チェーンメール、そして「不幸の手紙」をもらうことと、
比較なんてとてもできそうにないほど…
今回のコロナ禍は社会に深刻な影響をもたらしています。

コロナ感染のために亡くなった方の、
お話を見聞きするたびに。
私たちは心を乱し、見知らぬ方の訃報を、
自分の事として受け止めては悲しんでしまいます。

私も…とてもつらいです。
だけど、私の紡ぐ一言がすごく陳腐に感じられるので、
自身の言葉ではこの重たい気持ちをとても言い表せそうにありません。

だけど。
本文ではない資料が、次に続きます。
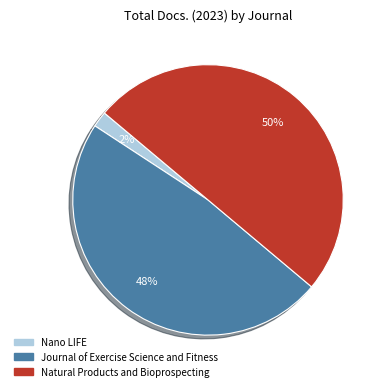

Does Journal of Exercise Science and Fitness represent more than half of the total?

No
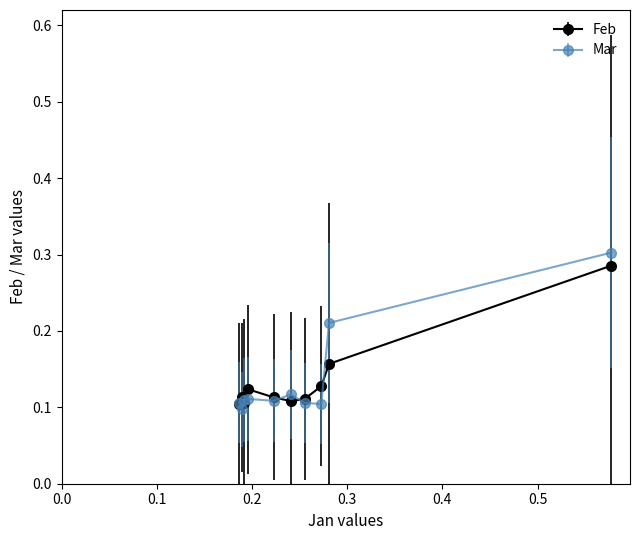

At how many categories does at least one series exceed 0?

10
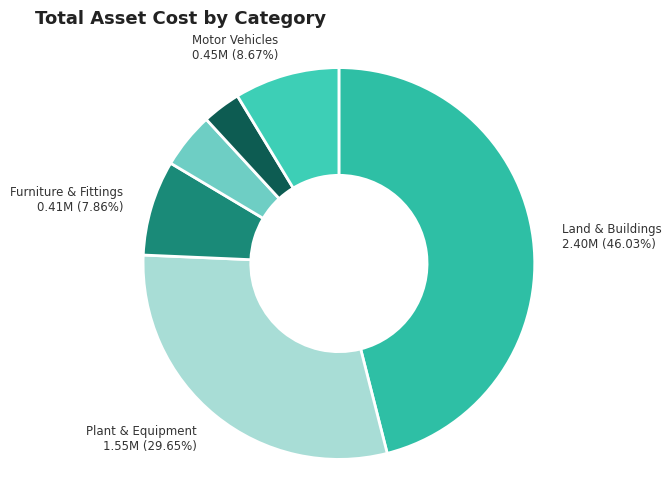

To the nearest percent, what is the average slice percentage?

17%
世の中が混乱し、自由に動けなくて、
先の見通しも立たなければ悲しくなるのは当然です。

自分を許し、他人を攻撃せず。
自身の不安をスライドすべく、他人に対しマウントをとったりせずに。

今、在るものをご一緒に数えましょう。

――この経験はとてもつらいけれども、
普段忘れていた大切な何かを考える時期に充てよう。

感謝を忘れ傲慢に生きていた私にとって、もしかしたら…
このつらくて悲しい、先の見えないコロナ禍も「お知らせ」かも。
自身の日常を考え反省するきっかけかもしれないよね。

現状、そして見えない未来がつらくてやりきれないけれども、
全ての事柄には意味があるのだから…

そう思えた時、今の絶望の底に在って。
しかし、私には少しだけ光が見えた気がしました。

「希望はいつだってあるのだ 時々薄暗くなるけど」。

「ホープ」真島 昌利

皆様にも、そして私自身にも…
例え僅かでも未来に希望が常に見え、心に平安がありますよう。

前田 穂花

**************************

2020.04.03

前田 穂花です。
2020年3月31日及び翌4月1日にスロハピのblogに投稿した、
私のトピックについて、以下の通り追記いたしました。

このような国難の時期にあるからこそ。
攻撃しやすい誰かを叩くことで心を保ちマウンティングを図る…
そういう行為が少しでも減りますように。

本当に成熟した社会の在りようとは、
つらい時につらいと弱音が吐けることをも保障された世の中。
困った場合には適切に助けが求められるような世の中。

弱い立場の人も切り捨てられることなく、
多数派の自分たちとは違う変な奴だと差別されず、見殺しにされず。
それなりに社会に繋がれる(=社会全体が弱者も包括し得る)ような…
世の中だと思います。

本来「みんな同じ」なのではなく、
社会の構成は「みんな違って、みんないい」なのです。

こういう時期だからこそ、それぞれが違いを認め合い、
違うという事実を受容する機会となり得ますように。